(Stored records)
______
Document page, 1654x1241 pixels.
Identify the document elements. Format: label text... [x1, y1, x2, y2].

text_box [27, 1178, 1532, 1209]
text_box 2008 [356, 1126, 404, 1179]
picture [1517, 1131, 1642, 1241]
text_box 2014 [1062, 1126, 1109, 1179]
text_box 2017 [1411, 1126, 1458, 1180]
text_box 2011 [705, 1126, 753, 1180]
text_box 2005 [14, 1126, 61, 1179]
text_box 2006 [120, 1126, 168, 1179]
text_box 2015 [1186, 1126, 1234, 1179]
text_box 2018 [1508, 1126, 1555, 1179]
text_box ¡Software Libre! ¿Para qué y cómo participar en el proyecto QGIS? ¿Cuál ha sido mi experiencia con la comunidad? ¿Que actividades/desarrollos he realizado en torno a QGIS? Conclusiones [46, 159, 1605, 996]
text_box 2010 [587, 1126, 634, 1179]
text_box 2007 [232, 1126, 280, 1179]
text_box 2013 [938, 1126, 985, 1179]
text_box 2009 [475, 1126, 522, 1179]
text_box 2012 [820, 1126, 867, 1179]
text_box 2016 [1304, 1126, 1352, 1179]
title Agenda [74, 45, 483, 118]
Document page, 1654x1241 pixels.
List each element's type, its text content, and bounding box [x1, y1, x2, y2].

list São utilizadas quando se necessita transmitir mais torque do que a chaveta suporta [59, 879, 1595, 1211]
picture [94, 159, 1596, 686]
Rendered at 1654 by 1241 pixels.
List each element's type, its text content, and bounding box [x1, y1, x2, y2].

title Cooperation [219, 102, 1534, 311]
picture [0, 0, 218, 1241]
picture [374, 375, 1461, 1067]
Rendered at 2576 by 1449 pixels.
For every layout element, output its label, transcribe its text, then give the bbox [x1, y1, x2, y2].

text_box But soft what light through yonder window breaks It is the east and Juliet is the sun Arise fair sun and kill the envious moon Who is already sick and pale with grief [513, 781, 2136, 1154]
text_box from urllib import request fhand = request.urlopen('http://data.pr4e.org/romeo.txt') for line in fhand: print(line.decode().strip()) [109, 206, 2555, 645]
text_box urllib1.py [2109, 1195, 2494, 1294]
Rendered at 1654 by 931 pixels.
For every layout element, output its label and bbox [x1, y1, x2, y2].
______
◆ **Written task**:
Reproduce all of the data above line for line, without any changes.

◆ **Written solution**:
Document page, 1654x1241 pixels.
Identify the document elements. Format: label text... [x1, y1, x2, y2].

text_box [27, 1178, 1532, 1209]
text_box 2008 [356, 1126, 404, 1179]
picture [1517, 1131, 1642, 1241]
text_box 2014 [1062, 1126, 1109, 1179]
text_box 2017 [1411, 1126, 1458, 1180]
text_box 2011 [705, 1126, 753, 1180]
text_box 2005 [14, 1126, 61, 1179]
text_box 2006 [120, 1126, 168, 1179]
text_box 2015 [1186, 1126, 1234, 1179]
text_box 2018 [1508, 1126, 1555, 1179]
text_box ¡Software Libre! ¿Para qué y cómo participar en el proyecto QGIS? ¿Cuál ha sido mi experiencia con la comunidad? ¿Que actividades/desarrollos he realizado en torno a QGIS? Conclusiones [46, 159, 1605, 996]
text_box 2010 [587, 1126, 634, 1179]
text_box 2007 [232, 1126, 280, 1179]
text_box 2013 [938, 1126, 985, 1179]
text_box 2009 [475, 1126, 522, 1179]
text_box 2012 [820, 1126, 867, 1179]
text_box 2016 [1304, 1126, 1352, 1179]
title Agenda [74, 45, 483, 118]
Document page, 1654x1241 pixels.
List each element's type, its text content, and bounding box [x1, y1, x2, y2].

list São utilizadas quando se necessita transmitir mais torque do que a chaveta suporta [59, 879, 1595, 1211]
picture [94, 159, 1596, 686]
Rendered at 1654 by 1241 pixels.
List each element's type, its text content, and bounding box [x1, y1, x2, y2].

title Cooperation [219, 102, 1534, 311]
picture [0, 0, 218, 1241]
picture [374, 375, 1461, 1067]
Rendered at 2576 by 1449 pixels.
For every layout element, output its label, transcribe its text, then give the bbox [x1, y1, x2, y2].

text_box But soft what light through yonder window breaks It is the east and Juliet is the sun Arise fair sun and kill the envious moon Who is already sick and pale with grief [513, 781, 2136, 1154]
text_box from urllib import request fhand = request.urlopen('http://data.pr4e.org/romeo.txt') for line in fhand: print(line.decode().strip()) [109, 206, 2555, 645]
text_box urllib1.py [2109, 1195, 2494, 1294]
Rendered at 1654 by 931 pixels.
For every layout element, output its label and bbox [x1, y1, x2, y2].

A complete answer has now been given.